STAATSANWALTSCHAFT MANNHEIM
Erste Staatsanwältin Utt
- Pressereferentin - 


PRESSEMITTEILUNG
(02.05.2017) 

Streitereien unter Landsleuten in Gemeinschaftsunterkunft für Flüchtlinge - Staatsanwaltschaft Mannheim erhebt Anklage wegen Verdachts des versuchten Totschlags und der gefährlichen Körperverletzung

 

Die Staatsanwaltschaft Mannheim hat gegen einen 32-jährigen aus Nigeria stammenden Mann Anklage zum Landgericht Mannheim - Schwurgericht - wegen Verdachts des versuchten Totschlags und der gefährlichen Körperverletzung erhoben.
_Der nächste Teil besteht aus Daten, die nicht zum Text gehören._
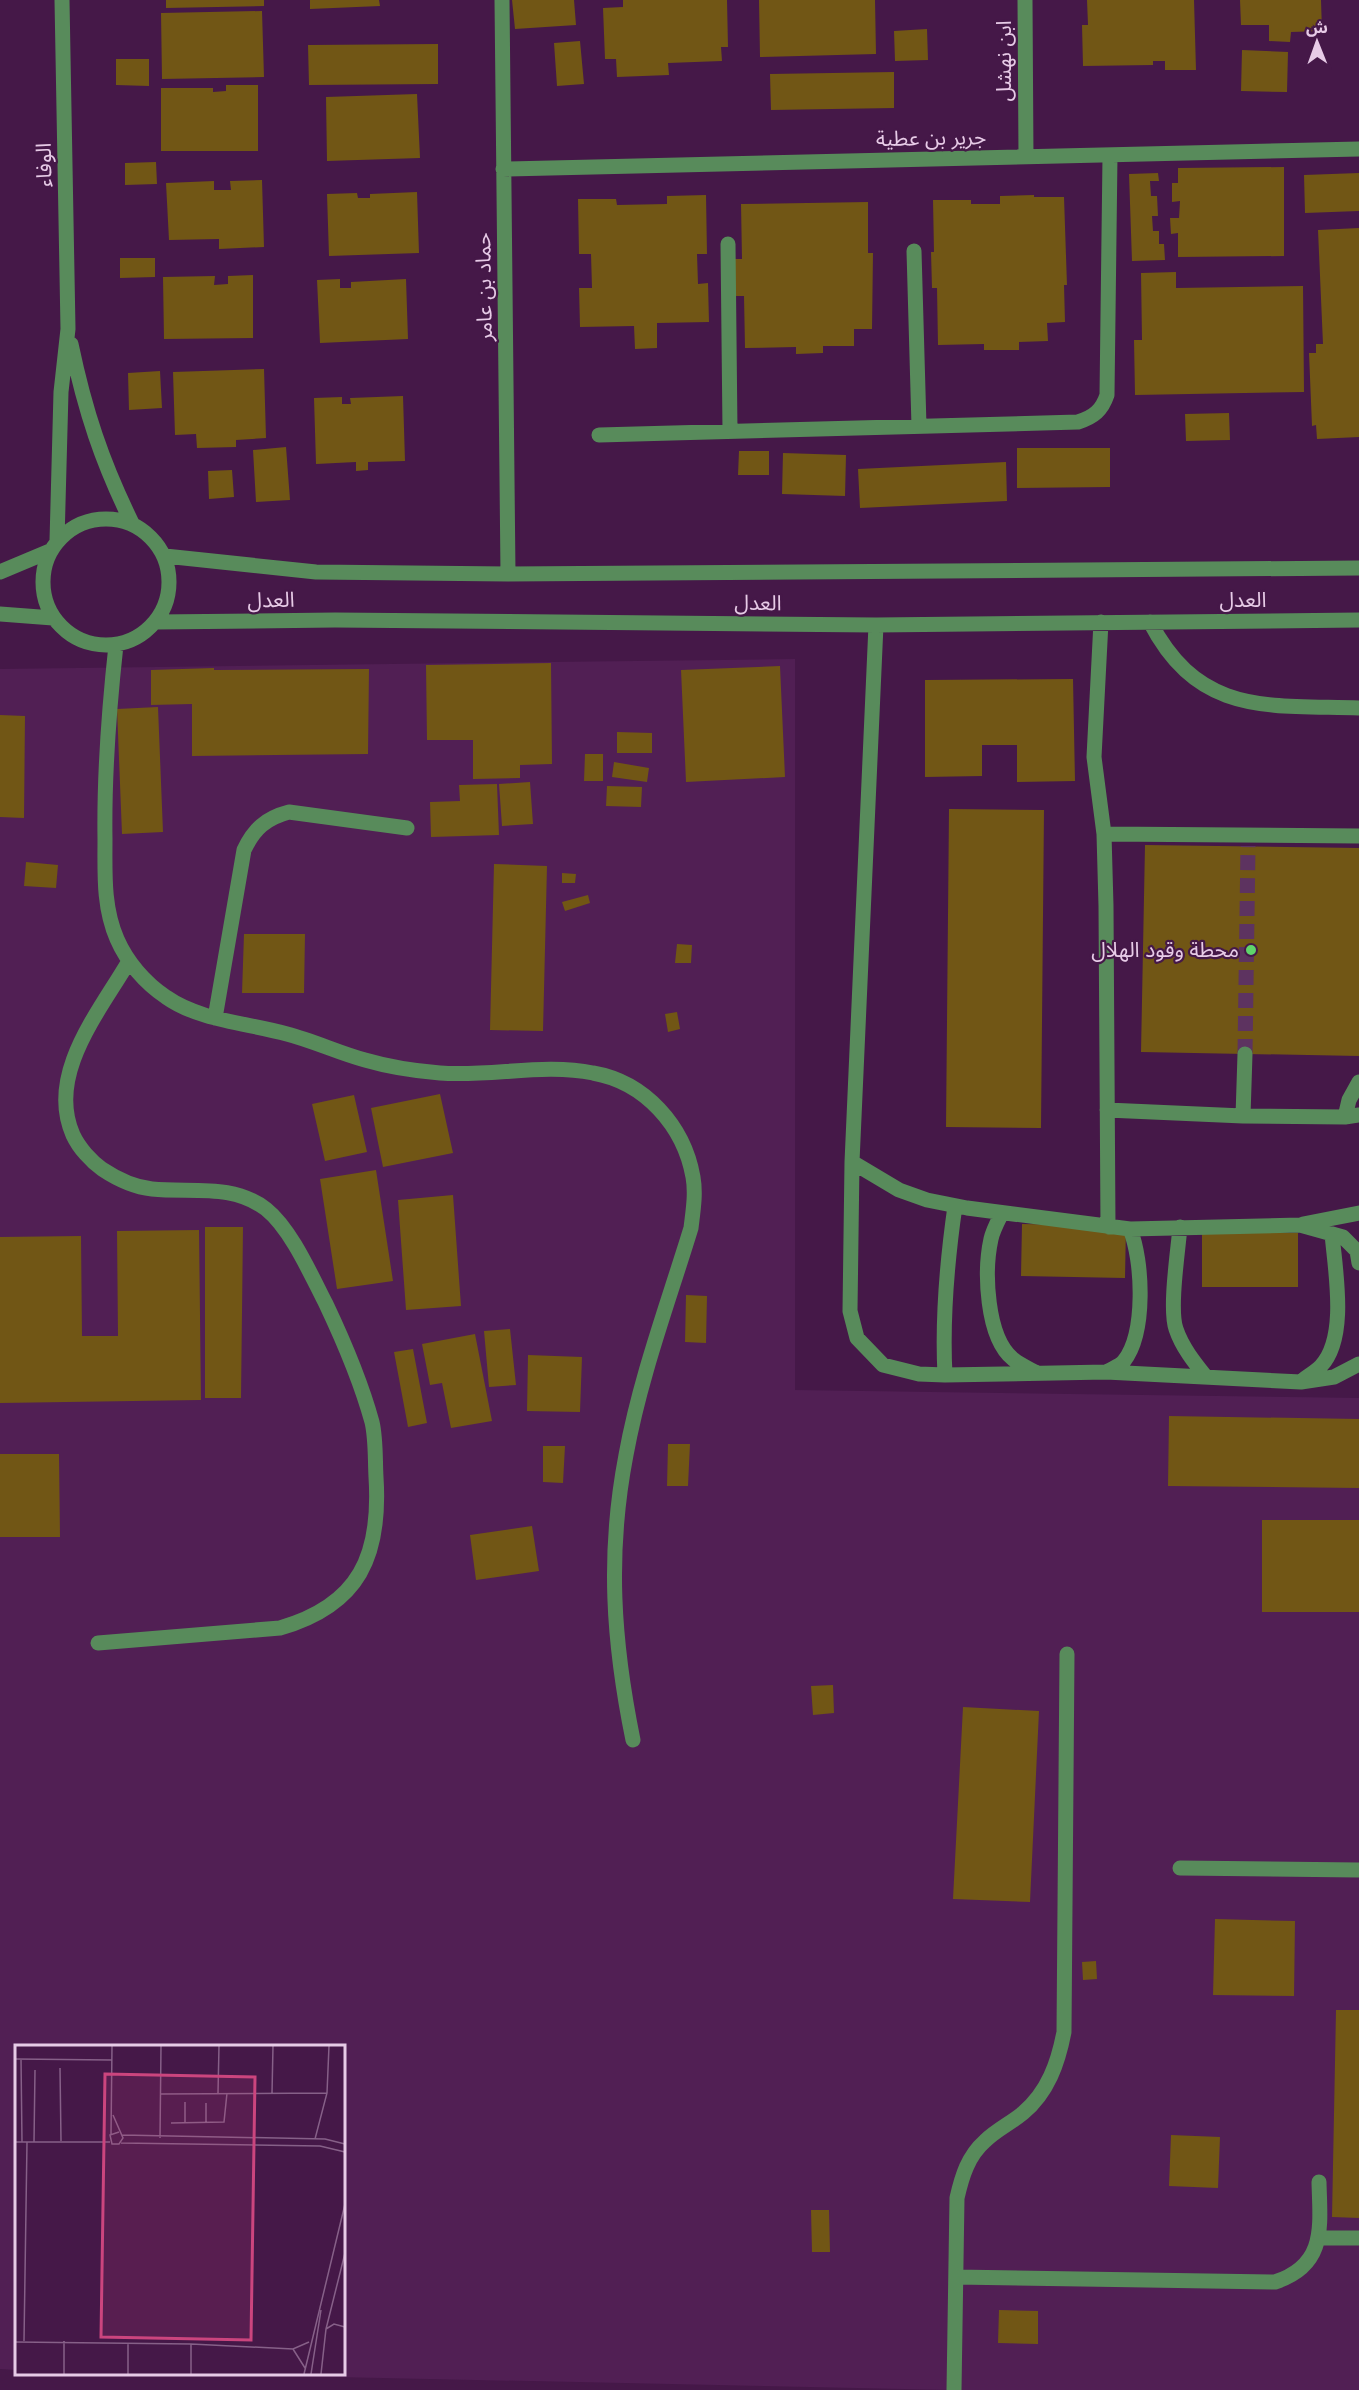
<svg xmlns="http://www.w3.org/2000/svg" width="1359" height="2390" font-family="'DM Sans','Noto Sans Arabic',sans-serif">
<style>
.built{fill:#511f54}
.building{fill:#715615}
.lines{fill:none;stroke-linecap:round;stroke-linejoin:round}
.minor-tunnel{stroke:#5d3360;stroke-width:15;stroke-dasharray:15 8;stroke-linecap:butt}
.minor{stroke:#588b5b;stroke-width:15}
.poi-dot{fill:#5fd56b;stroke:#451848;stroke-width:2}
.labels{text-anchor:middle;stroke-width:4.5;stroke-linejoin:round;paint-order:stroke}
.street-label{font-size:21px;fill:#e7cbe7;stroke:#451848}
.poi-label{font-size:21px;fill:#e7cbe7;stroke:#451848;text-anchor:end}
.inset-road{fill:none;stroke:#866088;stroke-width:1.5}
.view{fill:#cb457e;fill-opacity:0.15;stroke:#cb457e;stroke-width:3}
.inset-edge{fill:none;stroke:#e7cbe7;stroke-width:3}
</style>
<rect width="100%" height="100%" fill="#451848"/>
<path class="built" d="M795,659V1390L1359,1398V2390H951L198,2374H344V2046H16V2370L0,2369V669Z"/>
<path class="building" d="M166,0H264V6L166,8Z
M310,0H379L380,6L310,9Z
M512,0H574L576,25L515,29Z
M623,0H727L728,47H721L722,61L668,63L669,75L617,77L616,59H605L603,8L623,7Z
M759,0H875L876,54L760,57Z
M1087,0H1194L1196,70H1165V61H1153V65L1083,66L1082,25H1088Z
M1240,0H1321L1322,31L1291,32L1290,42L1269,41V25H1241Z
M262,11L264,77L162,79L161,13Z
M927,29L928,60L895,61L894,31Z
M580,41L584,84L557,86L554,43Z
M438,44V84L309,85L308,45Z
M1242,50L1288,52L1287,92L1241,91Z
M116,59H149V86L116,85Z
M894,72V108L771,110L770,74Z
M226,85H258V151H161V88H213V92L226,91Z
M417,94L420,158L327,161L326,97Z
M156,162L157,184L125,185V163Z
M1284,167V256L1178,257V233L1171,234L1170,218H1179L1180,201L1172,202V183H1178V168Z
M1158,173L1159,181H1150L1151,196H1157L1158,216H1152L1153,231H1159V244H1164L1165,260L1132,261L1129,174Z
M1359,173V211L1305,213L1304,175Z
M262,180L264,247L219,249V239L169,240L166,183L214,181V190H231L230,181Z
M417,192L419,253L329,256L327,194L357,193L358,198H370V194Z
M706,195L707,254H697L698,284L708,283L709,322L657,323V348L635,349L634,326L580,327L579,288H592L591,254H579L578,199H616L617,205L667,204V196Z
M1034,195V197H1064L1067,285H1064L1065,322L1047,323L1048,341L1019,342V350H984V344L938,345L937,288H932L931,252H934L933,200H971V204H1000V196Z
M868,202V253H873L872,329H854V346H823V353L796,354V347L745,348L744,296H735V259H742L741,204Z
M1359,228V437L1317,439L1316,425L1312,426L1309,353H1316V344H1323L1318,230Z
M120,258H155V277L120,278Z
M1176,272V288L1303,286L1304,392L1135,395L1134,340H1142L1141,273Z
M253,275V338L164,339L163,277L215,276L214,285L228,284V276Z
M340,279V288H351V282L406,279L408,339L320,343L317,280Z
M264,369L266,438L236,440V447L197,448L196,434L175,435L173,372Z
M160,371L162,408L129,410L128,373Z
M403,396L405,461L368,462V470L356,471V462L316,464L314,398L342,397V404H351L350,398Z
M1229,413L1230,440L1186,441L1185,414Z
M286,447L290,500L256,502L253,450Z
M1017,448H1110V487L1017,488Z
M739,451H769V475H738Z
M783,453L846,455L845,496L782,494Z
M1006,462L1007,501L860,508L858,469Z
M232,470L234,497L209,499L208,471Z
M551,663L552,764L520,765V778L473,779V740H427L426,665Z
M780,666L785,777L686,782L681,670Z
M214,668V670L369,669L368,754L192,756V704L151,705V670Z
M1073,679L1075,781L1017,782V745H982V776L925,777V680Z
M158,707L163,832L122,834L117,709Z
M0,715L25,716L24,818L0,817Z
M617,732L652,733V753H617Z
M585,754H603V781H584Z
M614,762L649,768L647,782L612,777Z
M530,782L533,824L502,826L499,784Z
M497,784L499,835L431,837L430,802L460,801L459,785Z
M607,786L642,787L641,807L606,806Z
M949,809L1044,810L1041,1128L946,1127Z
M1145,845L1359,848V1056L1141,1052Z
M26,862L58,865L56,888L24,886Z
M494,864L547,866L543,1031L490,1030Z
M562,873L576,874L575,883H562Z
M588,895L590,903L565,911L562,902Z
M244,934H305L304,993H242Z
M677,944L692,945L691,963H675Z
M677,1012L680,1029L668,1032L665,1014Z
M440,1094L453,1153L383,1167L371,1108Z
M354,1095L367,1152L325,1161L312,1104Z
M376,1170L393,1281L337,1289L320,1179Z
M453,1195L461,1306L406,1310L398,1200Z
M1022,1224L1126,1226L1125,1278L1021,1276Z
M205,1227H243L241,1398H205Z
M199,1230L201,1400L0,1403V1237L81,1236L82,1336H118L117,1231Z
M1202,1233H1298V1287H1202Z
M686,1295L707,1296L706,1343L685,1342Z
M510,1329L516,1385L489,1387L484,1331Z
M475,1334L492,1421L451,1428L442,1383L430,1385L422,1344Z
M413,1349L427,1423L408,1427L394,1352Z
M528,1355L582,1357L580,1412L527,1411Z
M1169,1416L1359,1419V1488L1168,1486Z
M668,1444H690L688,1486H667Z
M543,1446H565L563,1483L543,1482Z
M0,1454H59L60,1537H0Z
M1262,1520H1359V1612H1262Z
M532,1526L539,1571L476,1580L470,1535Z
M833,1685L834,1713L813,1715L811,1686Z
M963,1707L1039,1711L1030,1902L953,1899Z
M1215,1919L1295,1921L1294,1996L1213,1995Z
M1096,1961L1097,1979L1083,1980L1082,1962Z
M1336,2010H1359V2218L1332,2217Z
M1171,2135L1220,2137L1218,2188L1169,2186Z
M811,2210H829L830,2252H812Z
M999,2310L1038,2311V2344L998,2343Z"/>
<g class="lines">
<path class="minor-tunnel" d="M1245,1054L1248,846"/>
<path class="minor" d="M502,0L508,574
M1025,0L1026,157
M503,169L1359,149
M728,244L730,431
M914,251L919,426
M71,344C85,411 102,462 132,523
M599,435L1078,422C1094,417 1102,410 1107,395L1110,156
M43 582a63 63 0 1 1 126 0a63 63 0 1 1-126 0Z
M57,541L61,392L68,329L62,0
M165,556L316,572L508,574L1359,568
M0,572L50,551
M0,614L53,618
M156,622L335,620L876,625L1359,620
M1101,622L1094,757L1104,834L1106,906L1108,1227
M1150,622C1199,716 1267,705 1359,708
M116,645C109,709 104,774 105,839C105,873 103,907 117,939C127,962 145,983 166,997C200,1021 248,1023 287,1034C314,1041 339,1053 365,1060C389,1067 415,1071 440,1073C490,1077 544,1063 593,1073C645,1082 684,1126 693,1177C696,1194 693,1211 691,1228C668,1303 640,1378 626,1455C607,1554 613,1642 633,1740
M1104,834L1359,836
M215,1018L244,850C254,829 266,818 289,812L407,828
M1107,1110L1243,1116L1345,1117L1359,1115
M1243,1116L1245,1054
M1345,1117L1349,1100L1359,1082
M852,1162L876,625
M1002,1213C998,1221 993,1230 991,1239C984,1271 986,1337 1013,1359C1020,1365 1030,1369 1037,1373
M1303,1224L1359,1213
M1180,1227C1178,1251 1169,1309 1176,1329C1182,1347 1194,1362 1206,1377
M1359,1263L1357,1251L1343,1237L1300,1225L1130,1229L967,1208L927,1200L899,1190L852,1162L850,1311L857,1338L883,1365L919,1374L945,1375L1106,1372L1301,1382L1334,1377L1359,1364
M1108,1371C1113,1368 1120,1366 1124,1361C1146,1333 1143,1261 1130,1229
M945,1375C942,1319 947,1262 955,1206
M1303,1380C1309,1375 1317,1371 1321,1366C1348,1337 1335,1270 1332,1234
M98,1643L280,1628C360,1605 381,1555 376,1477C375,1459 376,1439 372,1422C361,1382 344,1342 326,1304C311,1275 291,1229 266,1209C232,1183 191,1193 152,1189C133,1187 117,1179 102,1169C91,1161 79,1148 73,1135C46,1074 100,1011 129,961
M1180,1868L1359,1870
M1319,2238H1359
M956,2277L1275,2282C1327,2265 1320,2226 1319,2182
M954,2390L957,2198C962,2176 968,2156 985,2141C996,2130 1011,2123 1023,2113C1048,2092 1058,2063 1064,2032L1067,1654"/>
</g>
<circle class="poi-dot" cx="1251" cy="950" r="6"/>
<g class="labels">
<g class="street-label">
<text transform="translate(1004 61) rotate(-90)" y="7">ابن نهشل</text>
<text transform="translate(931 138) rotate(-1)" y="7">جرير بن عطية</text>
<text transform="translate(44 165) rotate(-91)" y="7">الوفاء</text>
<text transform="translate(484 287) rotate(-91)" y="7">حماد بن عامر</text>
<text transform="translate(271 600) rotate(-1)" y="7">العدل</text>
<text x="1243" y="607">العدل</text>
<text transform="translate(758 603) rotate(1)" y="7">العدل</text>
</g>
<g class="poi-label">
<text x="1239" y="957">محطة وقود الهلال</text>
</g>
</g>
<g transform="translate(15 2045)">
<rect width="330" height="330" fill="#451848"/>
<path class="inset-road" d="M0,14L97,15M6,14L7,97M45,23L46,96M203,48L204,1M257,48L258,1M146,49L312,48M191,58V78M98,70L108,93L104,99H97L95,90L104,87M156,78L209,77L212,48M170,78V57M96,89L97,1M107,90L310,94L330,99M145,93L146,1M300,94L312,48L314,1M0,97H95M19,97L20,25M106,98L305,101L330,107M311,284L319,279L330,282M9,296L12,97M0,297L176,299L278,304L294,297M278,304L290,323M49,329V296M113,329V298M176,329V299M289,329L330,159M296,329L306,265M306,329L311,284L330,208"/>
<path class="view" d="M90,29L240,32L236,295L86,292Z"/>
<rect width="330" height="330" class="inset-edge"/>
</g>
<g transform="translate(1317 42) rotate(359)" stroke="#451848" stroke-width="4.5" paint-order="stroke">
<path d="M0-4.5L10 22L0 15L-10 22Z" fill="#e7cbe7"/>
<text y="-9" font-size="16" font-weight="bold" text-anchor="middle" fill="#e7cbe7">ش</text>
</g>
</svg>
Wie mit Pressemitteilung vom 18.11.2016 bereits berichtet, liegt dem Angeschuldigten zur Last, am 15.11.2016 in der Gemeinschaftsunterkunft für Flüchtlinge in Hirschberg seinen 33-jährigen Landsmann nach einem Streit mit mehreren Messerstichen verletzt zu haben, um diesen zu töten. Der Geschädigte habe hierdurch eine Stichverletzung im Bereich des Brustkorbs und Schnittverletzungen an der Hand und am Oberschenkel erlitten, wobei der Stich in den Brustkorb lebensgefährlich gewesen sein soll.

Der Angeschuldigte hat den Tatvorwurf bestritten und angegeben, zur Selbstverteidigung gehandelt zu haben. Er befindet sich weiterhin in Untersuchungshaft.